After locating "nose: (1335, 1013)" in the listing below, copy that line and each one after it exactly, ending with the line that has "right ear: (922, 610)".

== Segment start ==

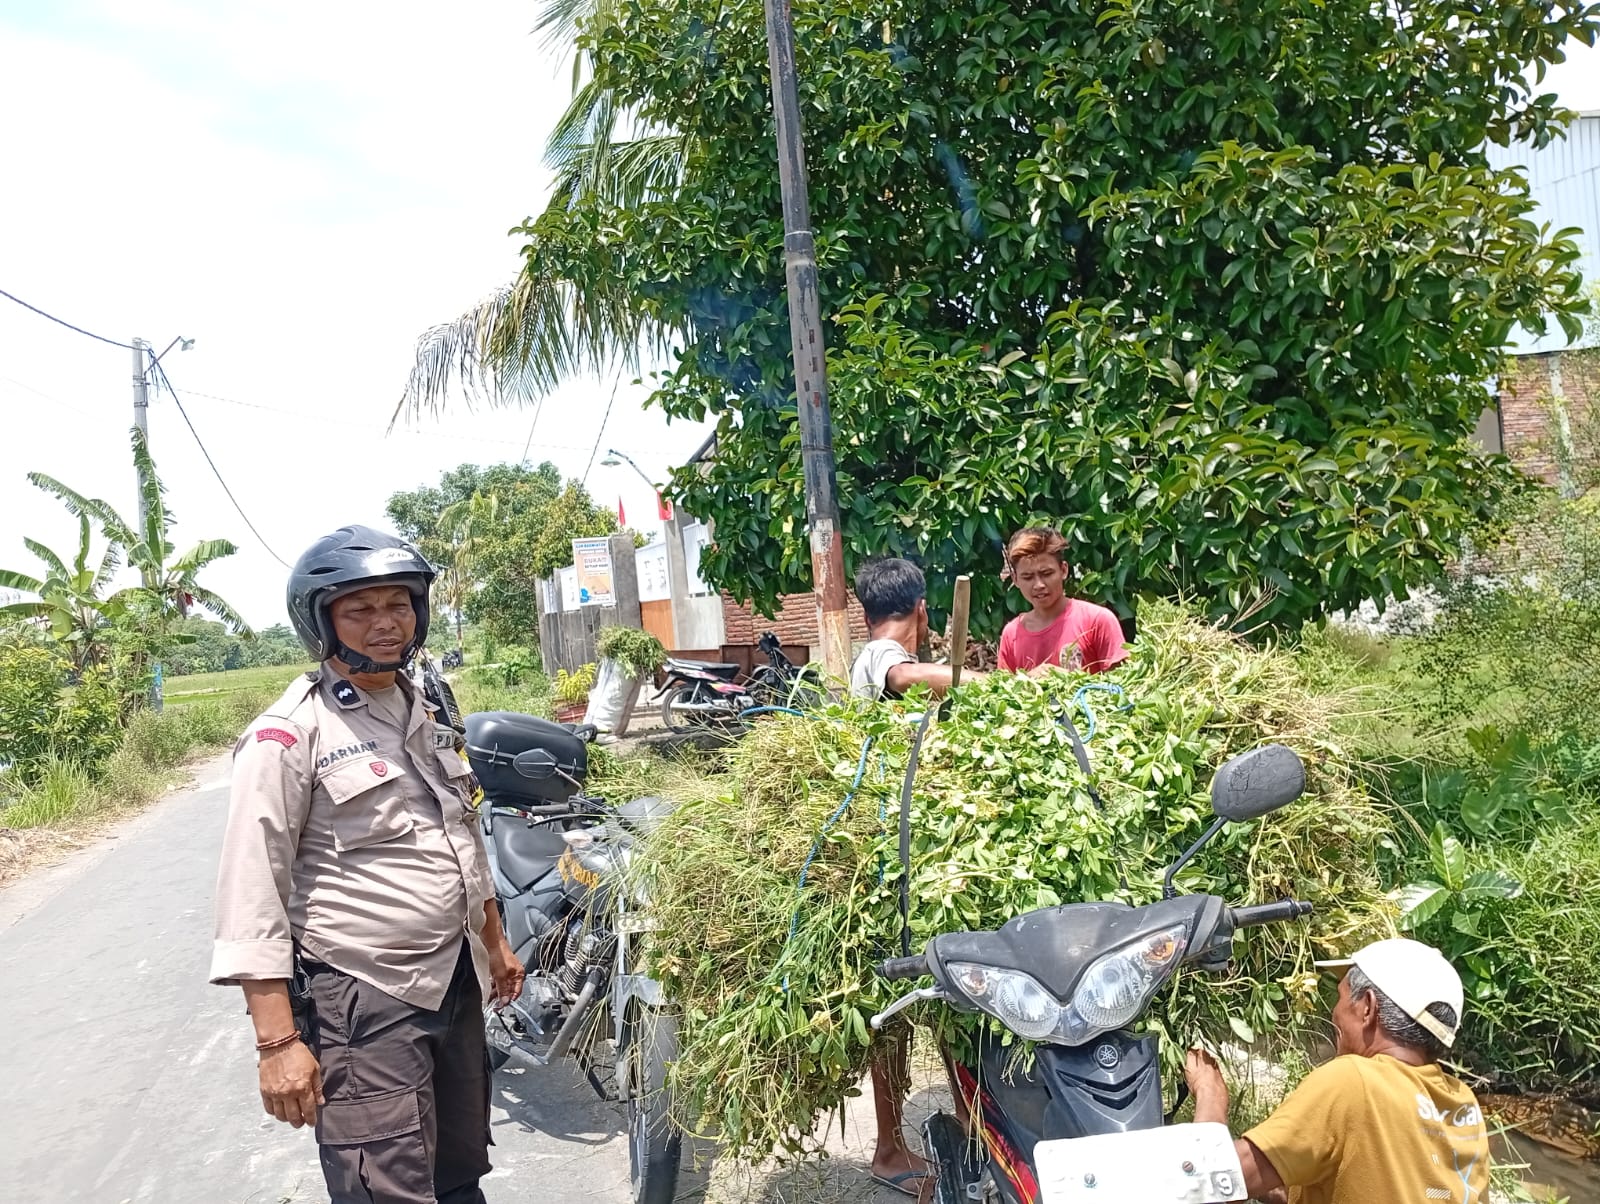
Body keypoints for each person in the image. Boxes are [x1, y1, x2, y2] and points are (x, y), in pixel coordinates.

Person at [210, 525, 525, 1204]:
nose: (386, 624)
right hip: (365, 994)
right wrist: (276, 1044)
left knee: (458, 1174)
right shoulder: (290, 734)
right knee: (388, 1188)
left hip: (453, 978)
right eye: (361, 609)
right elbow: (252, 892)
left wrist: (493, 943)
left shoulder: (424, 703)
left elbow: (460, 830)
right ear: (321, 622)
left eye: (399, 605)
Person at [849, 557, 986, 1201]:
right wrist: (976, 681)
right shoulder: (879, 657)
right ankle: (887, 1149)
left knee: (937, 1000)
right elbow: (907, 675)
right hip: (893, 862)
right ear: (923, 612)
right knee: (901, 1010)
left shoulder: (865, 651)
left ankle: (968, 1128)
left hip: (904, 851)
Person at [1184, 938, 1490, 1204]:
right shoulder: (1463, 1103)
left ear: (1367, 1008)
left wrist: (1211, 1095)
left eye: (1341, 998)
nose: (1335, 1013)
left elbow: (1210, 1184)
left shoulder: (1353, 1081)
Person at [996, 527, 1128, 674]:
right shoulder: (1011, 634)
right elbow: (1006, 692)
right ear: (1015, 580)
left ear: (1063, 570)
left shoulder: (1097, 621)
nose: (1039, 585)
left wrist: (1067, 681)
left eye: (1046, 573)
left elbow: (1120, 687)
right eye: (1027, 577)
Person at [850, 557, 986, 701]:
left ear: (867, 619)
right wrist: (995, 685)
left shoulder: (867, 662)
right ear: (922, 610)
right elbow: (902, 676)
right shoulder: (880, 650)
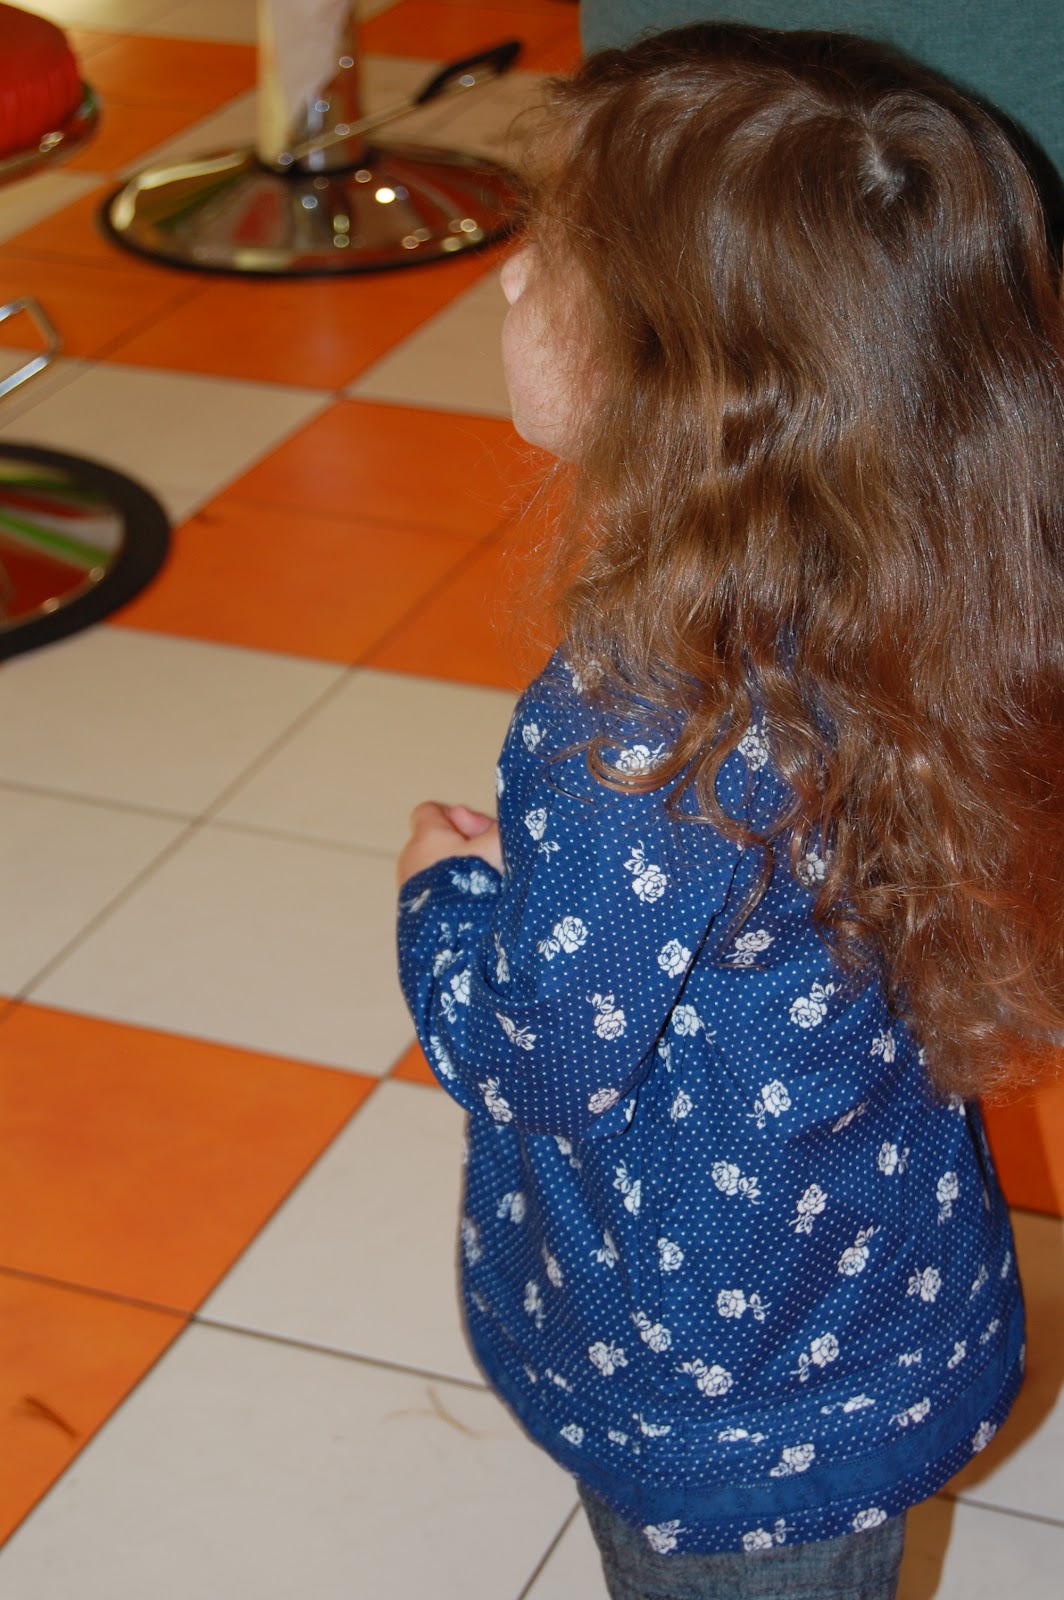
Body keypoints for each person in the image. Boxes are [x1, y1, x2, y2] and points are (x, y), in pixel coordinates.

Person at [396, 25, 1064, 1599]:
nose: (508, 278)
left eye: (552, 262)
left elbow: (542, 1057)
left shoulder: (636, 728)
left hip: (722, 1376)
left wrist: (444, 903)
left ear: (689, 389)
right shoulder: (929, 594)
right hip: (870, 1280)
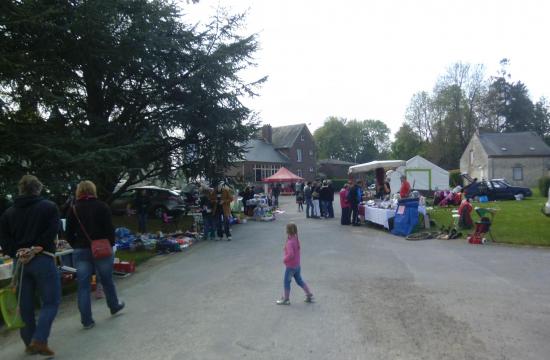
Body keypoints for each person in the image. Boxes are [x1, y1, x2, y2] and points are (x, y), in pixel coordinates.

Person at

== Segment end ==

### Solved problem
nose: (1335, 1013)
left elbow: (1210, 1184)
left shoulder: (1353, 1081)
Person at [996, 527, 1128, 674]:
right shoulder: (1011, 634)
right elbow: (1006, 692)
right ear: (1015, 580)
left ear: (1063, 570)
left shoulder: (1097, 621)
nose: (1039, 585)
left wrist: (1067, 681)
left eye: (1046, 573)
left elbow: (1120, 687)
right eye: (1027, 577)
Person at [850, 557, 986, 701]:
left ear: (867, 619)
right wrist: (995, 685)
left shoulder: (867, 662)
right ear: (922, 610)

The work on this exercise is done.